**Work request:** Please give every line below again exactly, but not its pictures.

**Data supplied:**
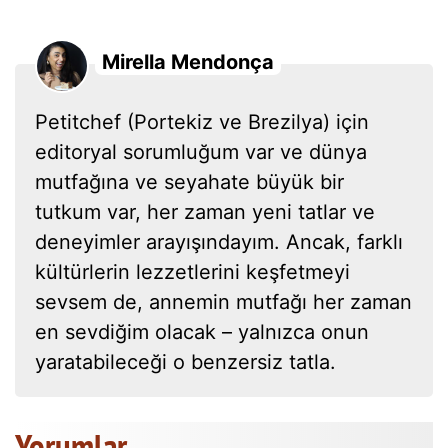
Mirella Mendonça
Petitchef (Portekiz ve Brezilya) için
editoryal sorumluğum var ve dünya
mutfağına ve seyahate büyük bir
tutkum var, her zaman yeni tatlar ve
deneyimler arayışındayım. Ancak, farklı
kültürlerin lezzetlerini keşfetmeyi
sevsem de, annemin mutfağı her zaman
en sevdiğim olacak – yalnızca onun
yaratabileceği o benzersiz tatla.
Yorumlar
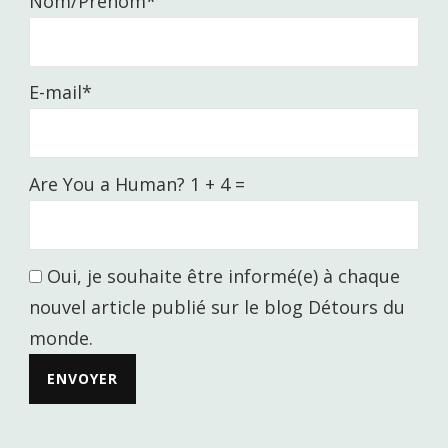
Nom/Prénom*
E-mail*
Are You a Human? 1 + 4 =
Oui, je souhaite être informé(e) à chaque
nouvel article publié sur le blog Détours du
monde.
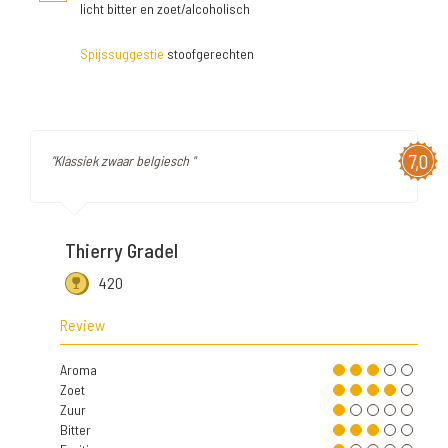
licht bitter en zoet/alcoholisch
Spijssuggestie
stoofgerechten
7,0
"Klassiek zwaar belgiesch "
Thierry Gradel
420
Review
Aroma
Zoet
Zuur
Bitter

**Solved problem:**
Mirella Mendonça
Petitchef (Portekiz ve Brezilya) için
editoryal sorumluğum var ve dünya
mutfağına ve seyahate büyük bir
tutkum var, her zaman yeni tatlar ve
deneyimler arayışındayım. Ancak, farklı
kültürlerin lezzetlerini keşfetmeyi
sevsem de, annemin mutfağı her zaman
en sevdiğim olacak – yalnızca onun
yaratabileceği o benzersiz tatla.
Yorumlar
Nom/Prénom*
E-mail*
Are You a Human? 1 + 4 =
Oui, je souhaite être informé(e) à chaque
nouvel article publié sur le blog Détours du
monde.
licht bitter en zoet/alcoholisch
Spijssuggestie
stoofgerechten
7,0
"Klassiek zwaar belgiesch "
Thierry Gradel
420
Review
Aroma
Zoet
Zuur
Bitter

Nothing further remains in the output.